I think the jury feels just fine with the verdict. I always felt that the jury thought he was guilty. But ten of the jurors, nine black and one Hispanic, wanted white America to know how it felt not to get justice in the court system. Frankly, you’d have to be a moron to think he was innocent.

:dubious:

Well, this is dangerously close to politics in GQ, but huh? You have something to back up this wild-sounding claim?

While the evidence seemed to be incontrovertible, the way the prosecution presented the case, and the way Ito presided over the case, caused a lot of confusion. Add to that, the 10 minority jurors, and the overzealousness of the LAPD and you had the recipe for disaster.

I think the jury feels that they didn’t really find him “innocent” per se, but rather “not guilty” based on evidence.
The judge and the prosecution did a poor job in letting the defense twist the minds of the jurors to the point of “if there isn’t a photo or video of him commiting the crime, then we have no proof.”
Judge Ito failed to educate the jury on what exactly “guilty beyond a reasonable doubt” really means. He allowed those guys to confuse the jurors into thinking there had to be a smoking gun or they had to set him free.

Good read Q.E.D., :dubious: this is a dangerously close to politics question in GQ, don’t you think??

Poor choice of terms, perhaps, but that’s neither here nor there. My request for a cite still stands.

Argh! It really irks me when people say this. The jury was not all-white!
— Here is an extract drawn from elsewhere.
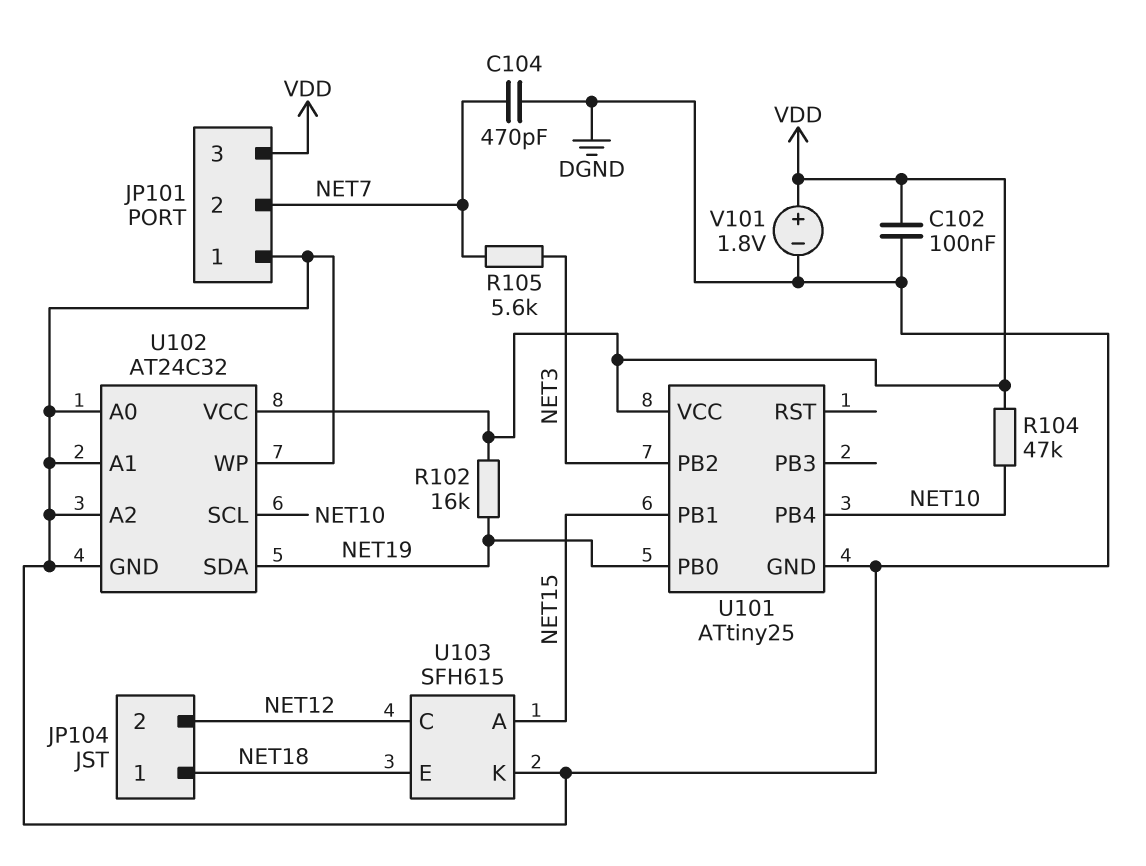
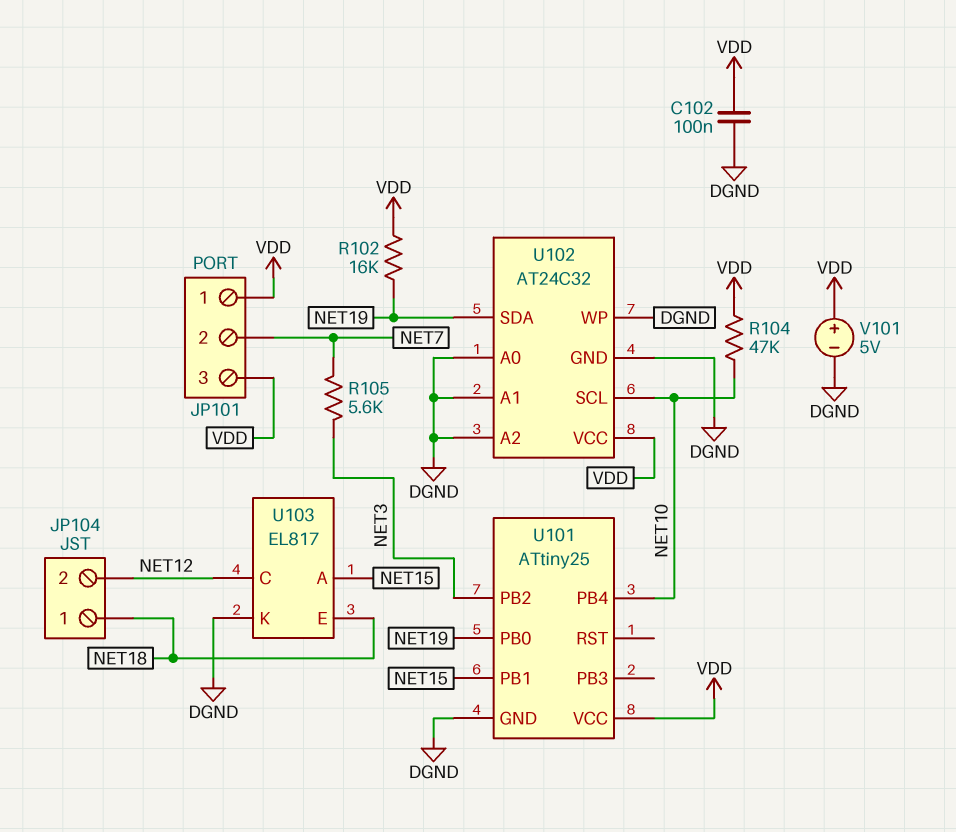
C104: 470pF (DGND, NET7) -> none
JP101 pin 1: DGND -> VDD
U103: SFH615 -> EL817
V101: 1.8V (plus VDD, minus DGND) -> 5V (plus VDD, minus DGND)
Well, there was certainly a lot of speculation on the jury nullification, to send a message and draw attention to the inequities in the justice system. As far as proof is concerned, I think you’d have to do some reading on the subject and form your own opinion, but it’s almost certainly a probability.

What I heard (sorry, it’s been ten years and I don’t remember where) was that Cochran did focus groups to determine attitudes of different groups. What he found, to his own surprise, was that the black women weren’t as tired of “immature men beating on women” as they were of “white women coming in and stealing all our good men.” Supposedly, he then concentrated on getting as many of them on the jury as possible. Throw in some indignation about Mark Fuhrman, and you get an acquittal.
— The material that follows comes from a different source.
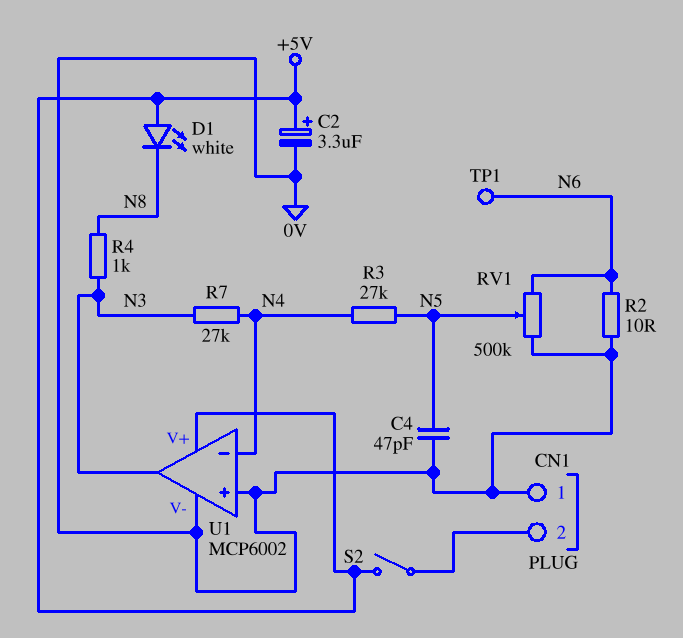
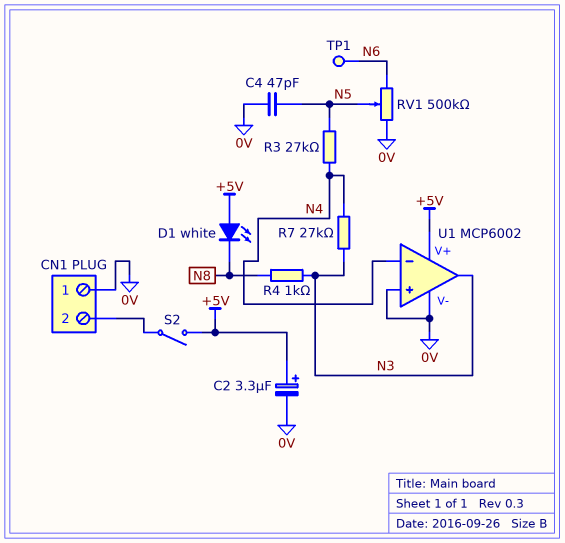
R2: 10 (0V, N6) -> none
The jury in the O.J. Simpson criminal trial. None regularly read a newspaper, but eight regularly watch tabloid TV shows. Nine thought that Simpson was less likely to be a murderer because he was a professional athlete.

I think it’s more likely that each juror had his or her own internal reasons for deciding to acquit. Perhaps a few DID want to send a message as claimed. Others didn’t find the evidence compelling. Probably at least a half-dozen other reasons, too. To assign any one particular reason to a group such as this is vastly oversimplifying things, IMO. There can be as many reasons as there are individuals.
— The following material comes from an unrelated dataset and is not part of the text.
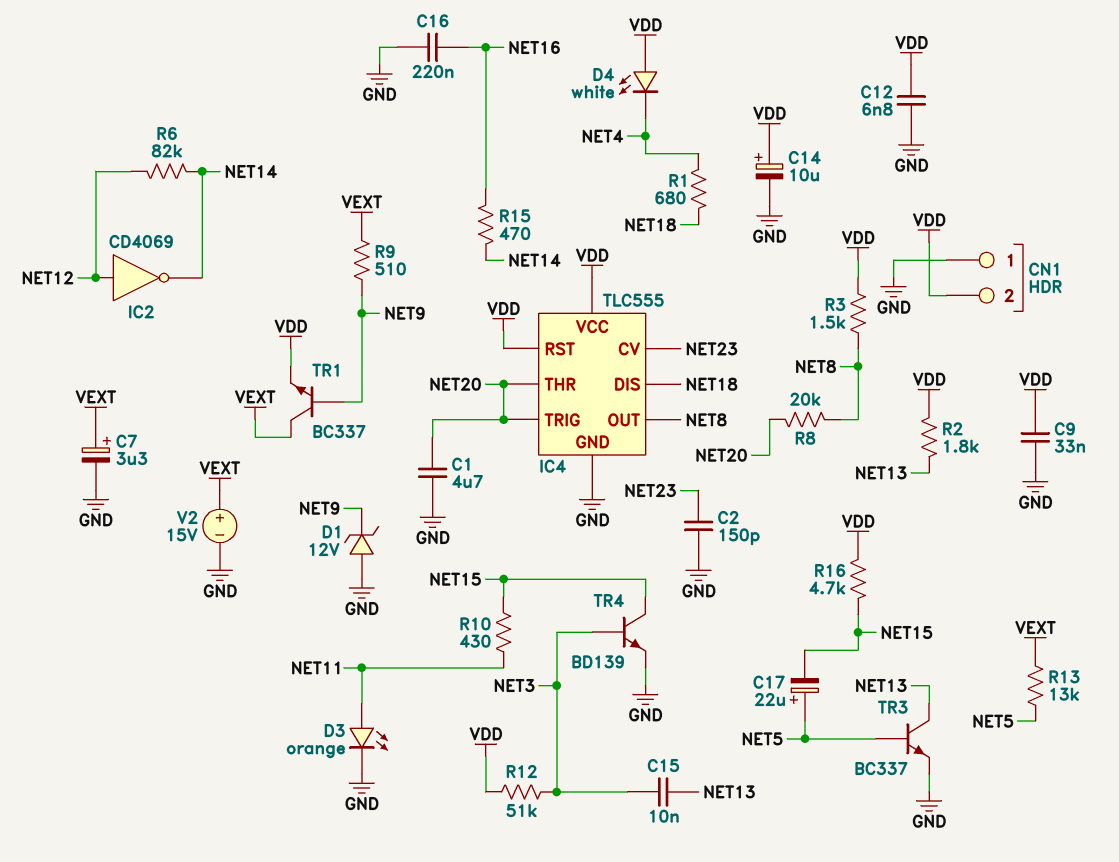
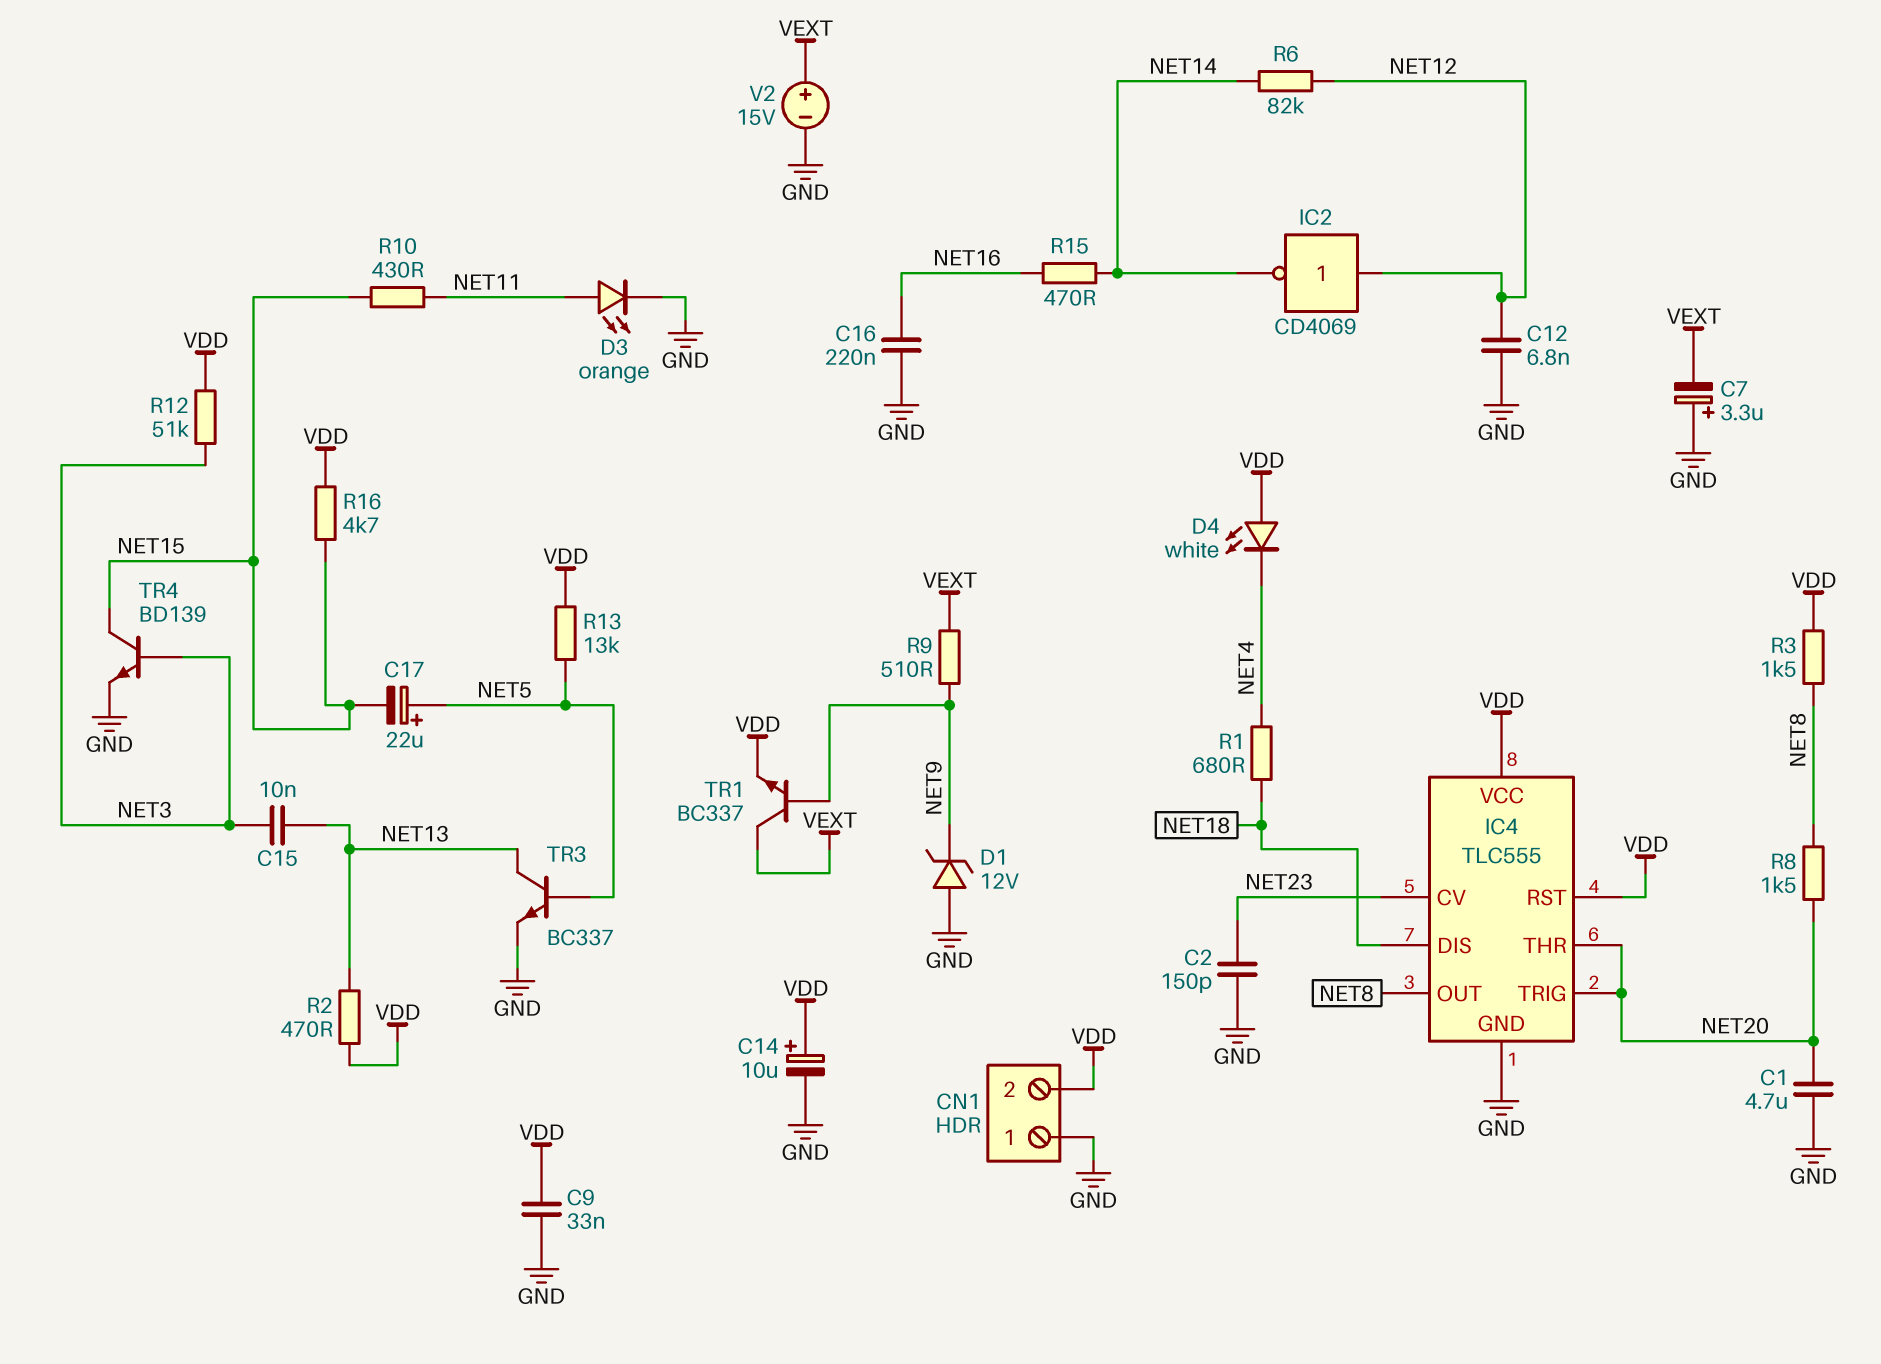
C7: 3.3uF (plus VEXT, minus GND) -> 3.3uF (plus GND, minus VEXT)
C12: 6.8nF (GND, VDD) -> 6.8nF (GND, NET12)
R2: 1.8k (NET13, VDD) -> 470 (NET13, VDD)
R8: 20k (NET8, NET20) -> 1.5k (NET8, NET20)
R13: 13k (NET5, VEXT) -> 13k (NET5, VDD)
I think that in hindsight, the evidence is beyond a reasonable doubt but at the time was blurred by the antics of the defence team. I think the OP was asking if the jurors had more recently been asked how they felt about their decision.

Excuse me if I hijack this because it leads to a questin I was going to ask on the same subject. I realize that once the innocent verdict was read that OJ could not have been tried for the same crime.

  1. What if Judge Ito made an error in his instruction to the jury or during the trial itself, could the state not have appealed the decision? This was a monster of a trial, surely the state could have found something wrong with Ito’s decisions.
  2. Could OJ not have been tried for other offences? For example, he did not surrender himself to police and instead fled in the famous Bronco freeway ride.

Looks like Walloon’s cite supports the above.

This is where you, and a lot of others, get sidetracked. The test is “beyond a reasonable doubt” NOT “beyond a shadow of a doubt”. In the most egregious of cases you can somehow find a “shadow of a doubt”. Everyone would somehow be innocent. “Reasonable” demands a more critical analysis. When the DNA, the circumstantial evidence, the timeline and the motive intersect a rational human will usually conclude that there is no “reasonable doubt”.

The Simpson jury can forever be cited one of the greatest abuses of the American justice system.